Zinc-ion cells as sustainable battery storage devices
At the same time, VARTA is working with other partners on the further development of zinc-ion batteries. Here too, the aim is to use non-critical, low-cost materials to develop new types of stationary energy storage.
So-called aqueous zinc-ion batteries (ZIB) are based on zinc - a material that is sufficiently available. These batteries are considered environmentally friendly, economical and safe. There is no risk of explosion or fire, as water is an essential component of the cell.
Nicolas Bucher, Head of Funded Projects at VARTA AG: "Although these are all ideal conditions for green battery technology and although ZIB systems have already reached a high level of technological maturity, the technology has not yet been able to establish itself across broad fields of application compared to the lithium-ion battery (LIB). The main problem with ZIB so far is its low efficiency and short service life." This is where the ZIB2 research project comes in, in which VARTA is collaborating with three companies and two research institutions.
The aim is to increase the service life
Bucher: "Modern zinc-ion concepts actually belong to the type of zinc-metal batteries, but on the positive electrode they consist of materials such as manganese oxides, vanadium oxides or Prussian blue analogues (PBA) such as copper hexacyanoferrate, which enable reversible ion intercalation. Added to this is the use of aqueous electrolyte, which increases the safety of the ZIB system immensely."

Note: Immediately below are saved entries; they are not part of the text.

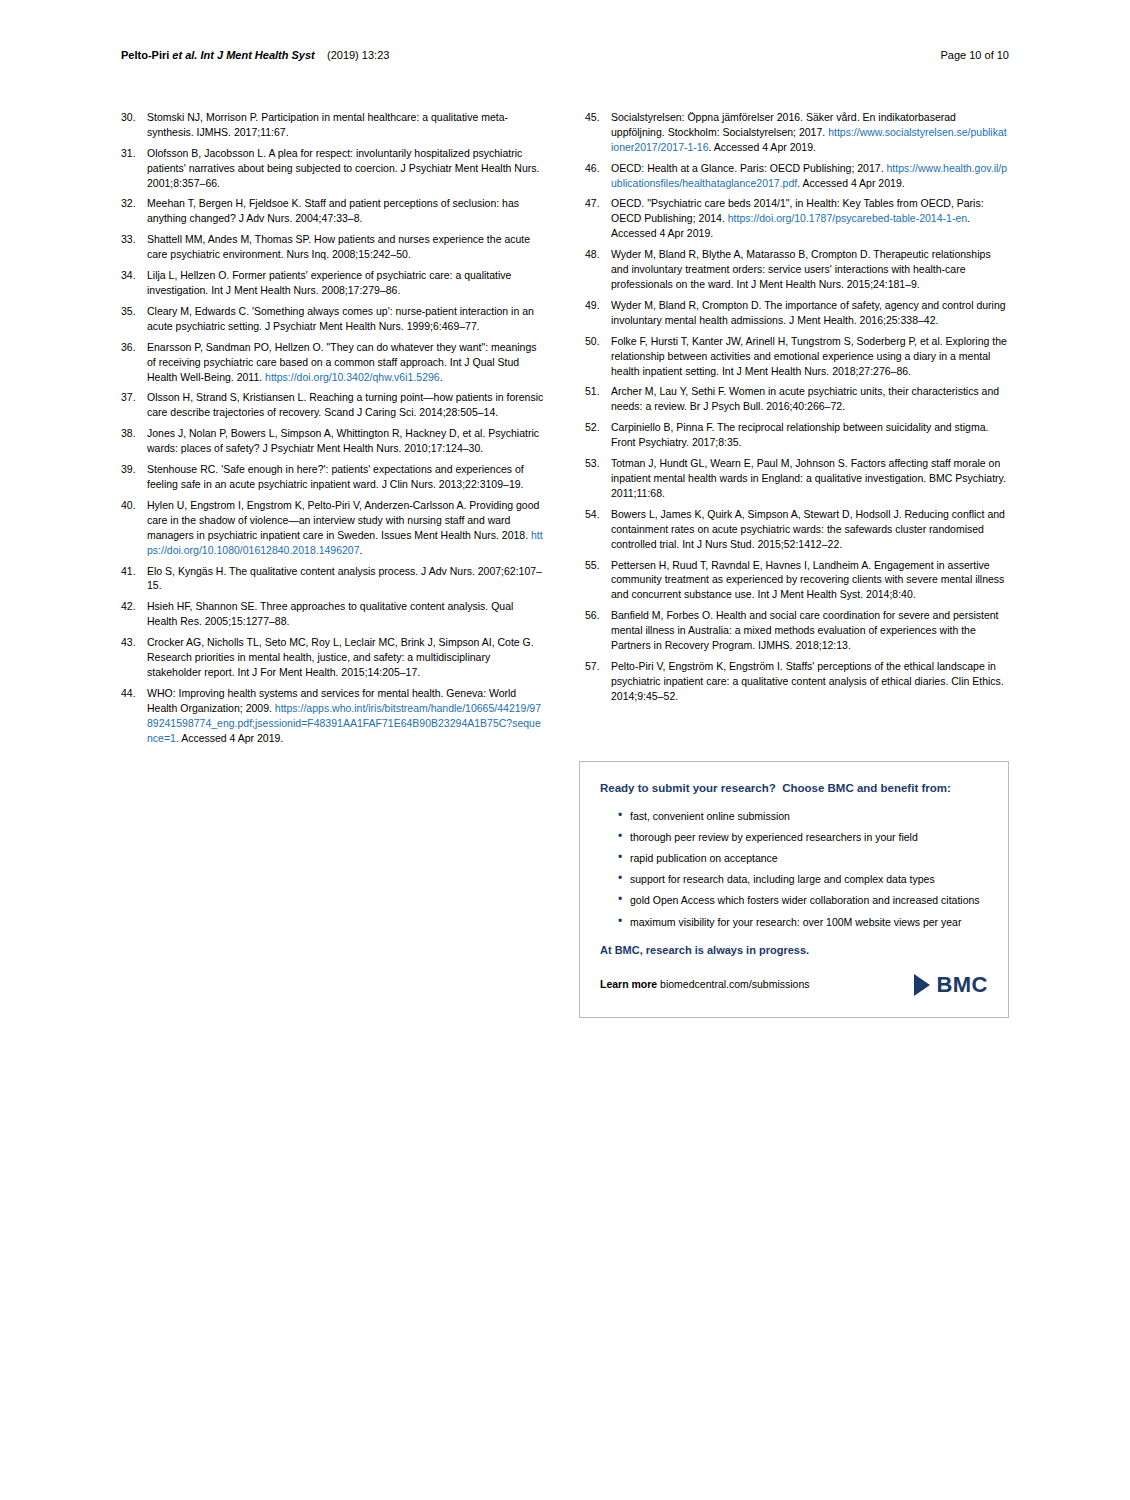Pelto-Piri et al. Int J Ment Health Syst (2019) 13:23
Page 10 of 10
30. Stomski NJ, Morrison P. Participation in mental healthcare: a qualitative meta-synthesis. IJMHS. 2017;11:67.
31. Olofsson B, Jacobsson L. A plea for respect: involuntarily hospitalized psychiatric patients' narratives about being subjected to coercion. J Psychiatr Ment Health Nurs. 2001;8:357–66.
32. Meehan T, Bergen H, Fjeldsoe K. Staff and patient perceptions of seclusion: has anything changed? J Adv Nurs. 2004;47:33–8.
33. Shattell MM, Andes M, Thomas SP. How patients and nurses experience the acute care psychiatric environment. Nurs Inq. 2008;15:242–50.
34. Lilja L, Hellzen O. Former patients' experience of psychiatric care: a qualitative investigation. Int J Ment Health Nurs. 2008;17:279–86.
35. Cleary M, Edwards C. 'Something always comes up': nurse-patient interaction in an acute psychiatric setting. J Psychiatr Ment Health Nurs. 1999;6:469–77.
36. Enarsson P, Sandman PO, Hellzen O. "They can do whatever they want": meanings of receiving psychiatric care based on a common staff approach. Int J Qual Stud Health Well-Being. 2011. https://doi.org/10.3402/qhw.v6i1.5296.
37. Olsson H, Strand S, Kristiansen L. Reaching a turning point—how patients in forensic care describe trajectories of recovery. Scand J Caring Sci. 2014;28:505–14.
38. Jones J, Nolan P, Bowers L, Simpson A, Whittington R, Hackney D, et al. Psychiatric wards: places of safety? J Psychiatr Ment Health Nurs. 2010;17:124–30.
39. Stenhouse RC. 'Safe enough in here?': patients' expectations and experiences of feeling safe in an acute psychiatric inpatient ward. J Clin Nurs. 2013;22:3109–19.
40. Hylen U, Engstrom I, Engstrom K, Pelto-Piri V, Anderzen-Carlsson A. Providing good care in the shadow of violence—an interview study with nursing staff and ward managers in psychiatric inpatient care in Sweden. Issues Ment Health Nurs. 2018. https://doi.org/10.1080/01612840.2018.1496207.
41. Elo S, Kyngäs H. The qualitative content analysis process. J Adv Nurs. 2007;62:107–15.
42. Hsieh HF, Shannon SE. Three approaches to qualitative content analysis. Qual Health Res. 2005;15:1277–88.
43. Crocker AG, Nicholls TL, Seto MC, Roy L, Leclair MC, Brink J, Simpson AI, Cote G. Research priorities in mental health, justice, and safety: a multidisciplinary stakeholder report. Int J For Ment Health. 2015;14:205–17.
44. WHO: Improving health systems and services for mental health. Geneva: World Health Organization; 2009. https://apps.who.int/iris/bitstream/handle/10665/44219/9789241598774_eng.pdf;jsessionid=F48391AA1FAF71E64B90B23294A1B75C?sequence=1. Accessed 4 Apr 2019.
45. Socialstyrelsen: Öppna jämförelser 2016. Säker vård. En indikatorbaserad uppföljning. Stockholm: Socialstyrelsen; 2017. https://www.socialstyrelsen.se/publikationer2017/2017-1-16. Accessed 4 Apr 2019.
46. OECD: Health at a Glance. Paris: OECD Publishing; 2017. https://www.health.gov.il/publicationsfiles/healthataglance2017.pdf. Accessed 4 Apr 2019.
47. OECD. "Psychiatric care beds 2014/1", in Health: Key Tables from OECD, Paris: OECD Publishing; 2014. https://doi.org/10.1787/psycarebed-table-2014-1-en. Accessed 4 Apr 2019.
48. Wyder M, Bland R, Blythe A, Matarasso B, Crompton D. Therapeutic relationships and involuntary treatment orders: service users' interactions with health-care professionals on the ward. Int J Ment Health Nurs. 2015;24:181–9.
49. Wyder M, Bland R, Crompton D. The importance of safety, agency and control during involuntary mental health admissions. J Ment Health. 2016;25:338–42.
50. Folke F, Hursti T, Kanter JW, Arinell H, Tungstrom S, Soderberg P, et al. Exploring the relationship between activities and emotional experience using a diary in a mental health inpatient setting. Int J Ment Health Nurs. 2018;27:276–86.
51. Archer M, Lau Y, Sethi F. Women in acute psychiatric units, their characteristics and needs: a review. Br J Psych Bull. 2016;40:266–72.
52. Carpiniello B, Pinna F. The reciprocal relationship between suicidality and stigma. Front Psychiatry. 2017;8:35.
53. Totman J, Hundt GL, Wearn E, Paul M, Johnson S. Factors affecting staff morale on inpatient mental health wards in England: a qualitative investigation. BMC Psychiatry. 2011;11:68.
54. Bowers L, James K, Quirk A, Simpson A, Stewart D, Hodsoll J. Reducing conflict and containment rates on acute psychiatric wards: the safewards cluster randomised controlled trial. Int J Nurs Stud. 2015;52:1412–22.
55. Pettersen H, Ruud T, Ravndal E, Havnes I, Landheim A. Engagement in assertive community treatment as experienced by recovering clients with severe mental illness and concurrent substance use. Int J Ment Health Syst. 2014;8:40.
56. Banfield M, Forbes O. Health and social care coordination for severe and persistent mental illness in Australia: a mixed methods evaluation of experiences with the Partners in Recovery Program. IJMHS. 2018;12:13.
57. Pelto-Piri V, Engström K, Engström I. Staffs' perceptions of the ethical landscape in psychiatric inpatient care: a qualitative content analysis of ethical diaries. Clin Ethics. 2014;9:45–52.
Ready to submit your research? Choose BMC and benefit from:
fast, convenient online submission
thorough peer review by experienced researchers in your field
rapid publication on acceptance
support for research data, including large and complex data types
gold Open Access which fosters wider collaboration and increased citations
maximum visibility for your research: over 100M website views per year
At BMC, research is always in progress.
Learn more biomedcentral.com/submissions
BMC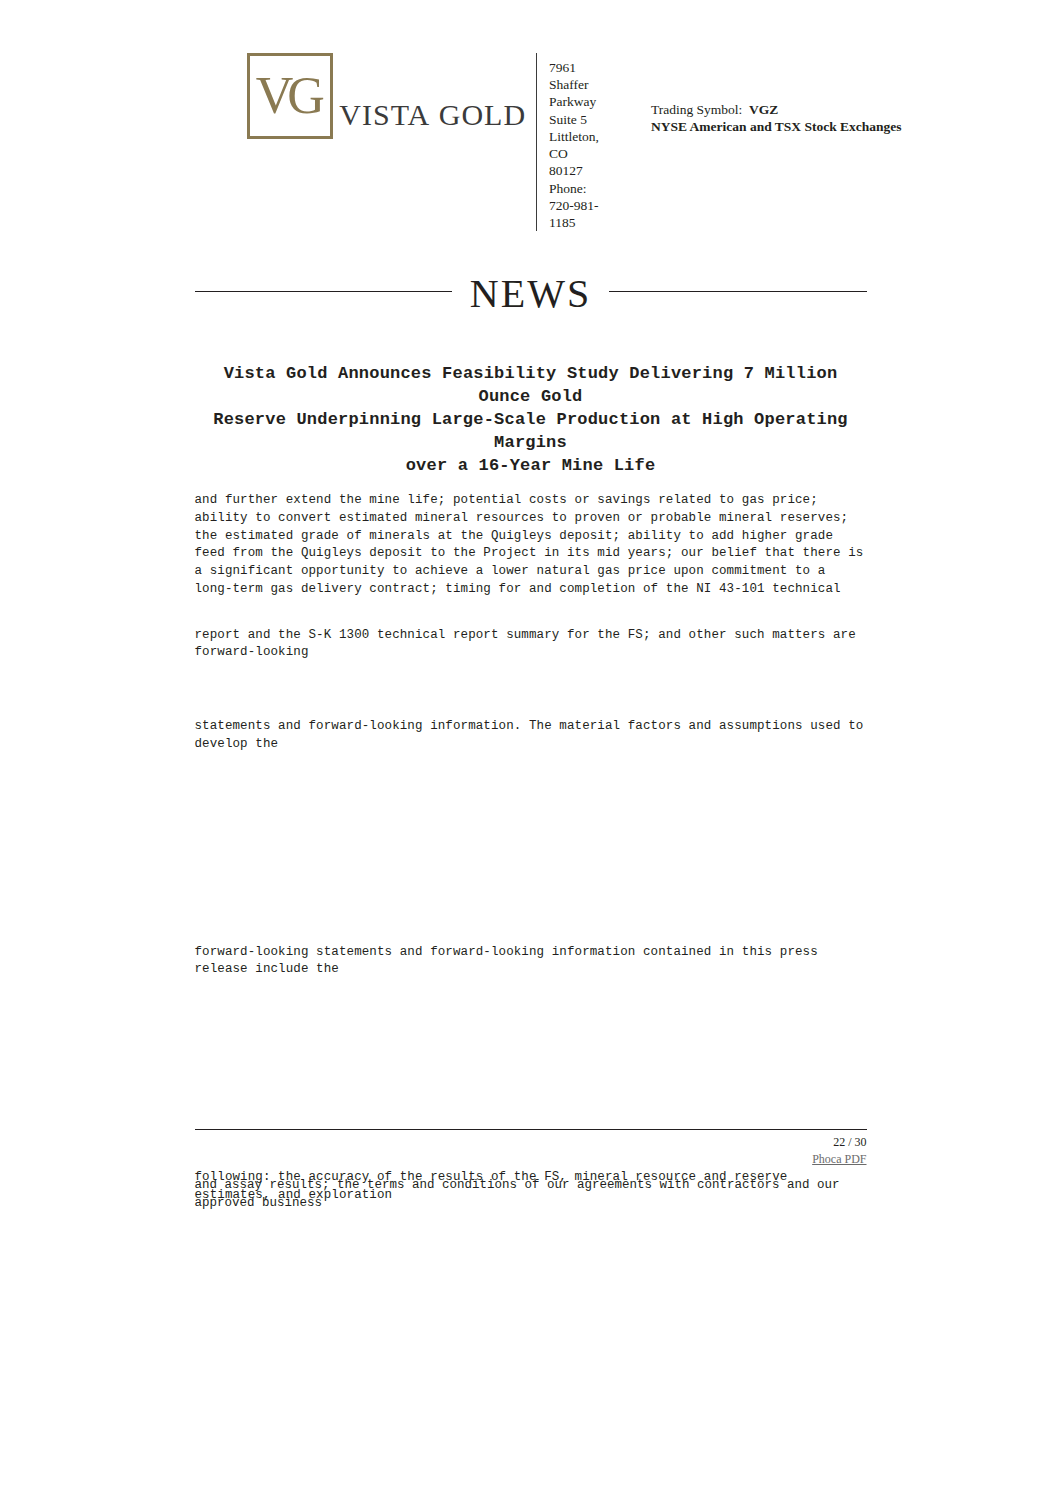VG
VISTA GOLD
7961 Shaffer Parkway
Suite 5
Littleton, CO 80127
Phone: 720-981-1185
Trading Symbol: VGZ
NYSE American and TSX Stock Exchanges
NEWS
Vista Gold Announces Feasibility Study Delivering 7 Million Ounce Gold
Reserve Underpinning Large-Scale Production at High Operating Margins
over a 16-Year Mine Life
and further extend the mine life; potential costs or savings related to gas price; ability to convert estimated mineral resources to proven or probable mineral reserves; the estimated grade of minerals at the Quigleys deposit; ability to add higher grade feed from the Quigleys deposit to the Project in its mid years; our belief that there is a significant opportunity to achieve a lower natural gas price upon commitment to a long-term gas delivery contract; timing for and completion of the NI 43-101 technical
report and the S-K 1300 technical report summary for the FS; and other such matters are forward-looking
statements and forward-looking information. The material factors and assumptions used to develop the
forward-looking statements and forward-looking information contained in this press release include the
following: the accuracy of the results of the FS, mineral resource and reserve estimates, and exploration
22 / 30
Phoca PDF
and assay results; the terms and conditions of our agreements with contractors and our approved business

The PBA cathode materials addressed in ZIB2 are characterised by their low energy losses and their ability to charge and discharge quickly. This makes them particularly relevant for an application in the stationary energy storage sector, because here it is necessary to react quickly to any load peaks in the power grid in order to be able to avoid widespread power outages. Another advantage of PBA cathode materials is their simple, scalable and cost-effective synthesis. In the course of rapid commercialisation, correspondingly large quantities of electrodes can be produced and thus cells can be produced correspondingly quickly. The major disadvantage of PBA systems so far has been their short service life of only 300 cycles (charging and discharging). However, the ZIB2 project partners have already been able to increase the lifetime of PBA-based ZIBs to 800 cycles by modifying the respective PBA structure. In the current project, the aim is to increase the performance of the ZIB technology and thus enable rapid use of the developed cells in real application scenarios.
The project is to be completed by 31st January 2026. Corresponding batteries for the stationary storage of renewable energies could come onto the market from 2030.
Rainer Hald, Chief Technology Officer (CTO) of VARTA AG: "If the energy transition is to succeed in all areas, there is no way around decentralised energy storage systems. VARTA is working intensively to ensure that, in addition to the existing, very good systems, new technologies can also be used in the future that offer advantages such as good availability, low costs and good reusability. Our research and development ensures that VARTA will continue to hold a leading role in battery technology in the future."